DOCUMENT PASSAGE
Post-increment and Pre-increment concept?

c++ conceptual post-increment pre-increment

135,113

Solution 1

All four answers so far are incorrect, in that they assert a specific order of events.

Believing that "urban legend" has led many a novice (and professional) astray, to wit, the endless stream of questions about Undefined Behavior in expressions.

So.

For the built-in C++ prefix operator,

++x

increments x and produces (as the expression's result) x as an lvalue, while

x++

increments x and produces (as the expression's result) the original value of x.

In particular, for x++ there is no no time ordering implied for the increment and production of original value of x. The compiler is free to emit machine code that produces the original value of x, e.g. it might be present in some register, and that delays the increment until the end of the expression (next sequence point).

Folks who incorrectly believe the increment must come first, and they are many, often conclude from that certain expressions must have well defined effect, when they actually have Undefined Behavior.

THE DATA
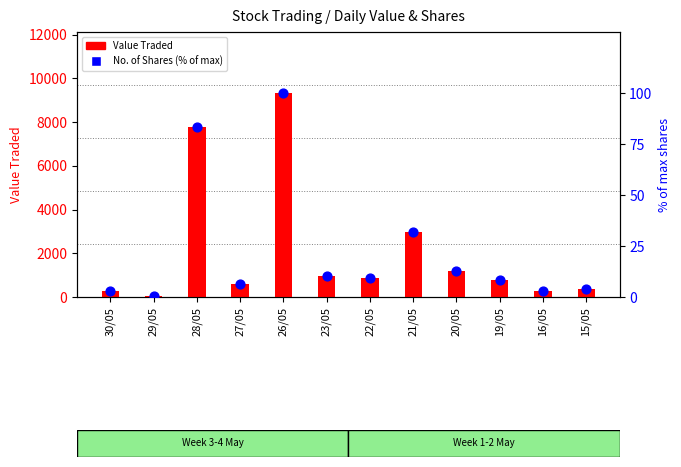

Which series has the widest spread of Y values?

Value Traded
---
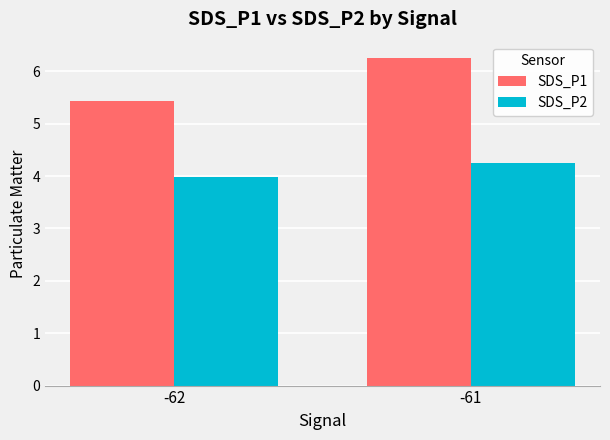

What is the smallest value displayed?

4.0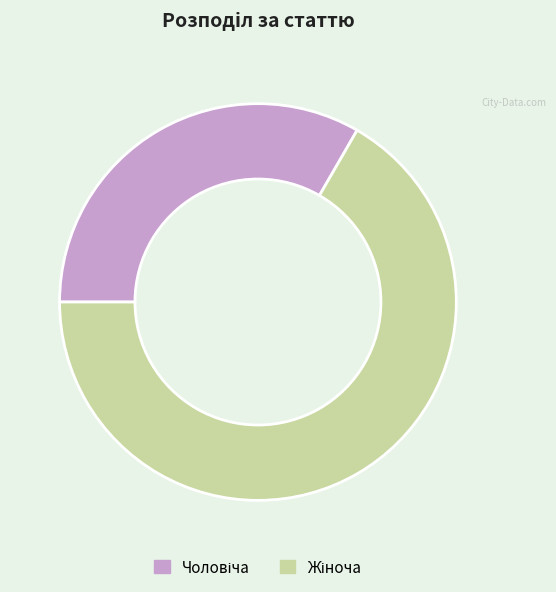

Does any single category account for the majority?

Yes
...
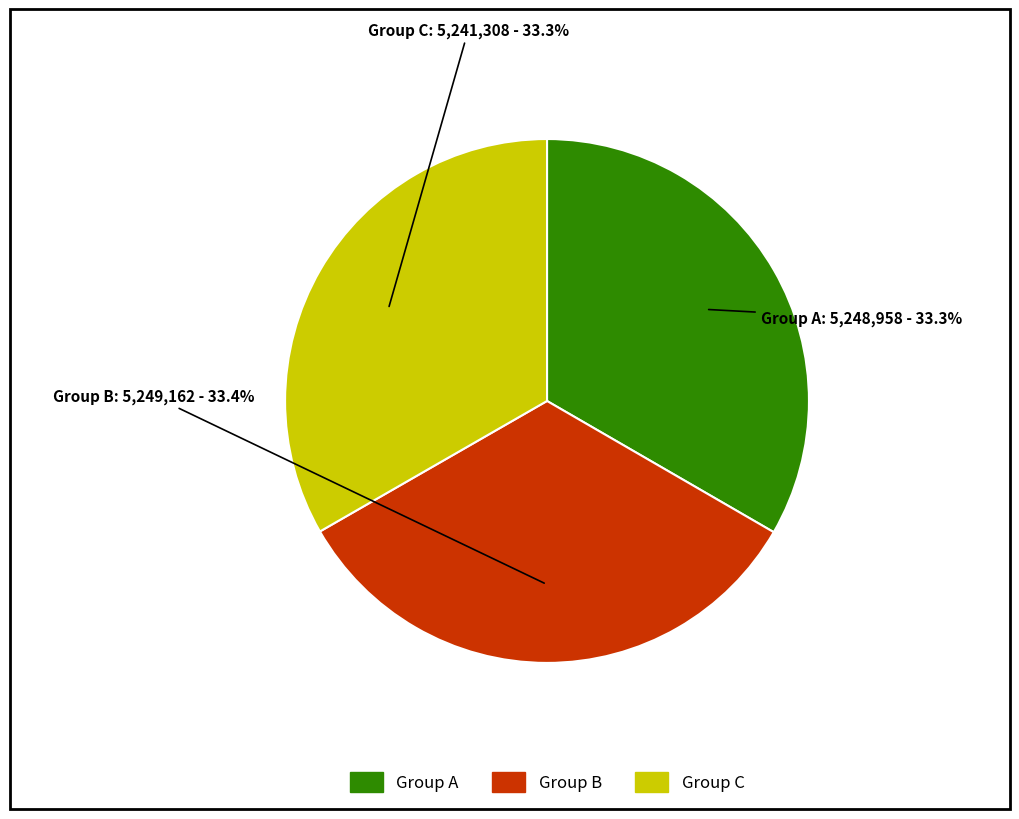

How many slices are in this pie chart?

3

WORK ORDER
Can you pull out the passage from the increment-operator thread word for word, from "Post-increment and Pre-increment" up to and including "Behavior in expressions."?

EXERCISE RESPONSE
Post-increment and Pre-increment concept?

c++ conceptual post-increment pre-increment

135,113

Solution 1

All four answers so far are incorrect, in that they assert a specific order of events.

Believing that "urban legend" has led many a novice (and professional) astray, to wit, the endless stream of questions about Undefined Behavior in expressions.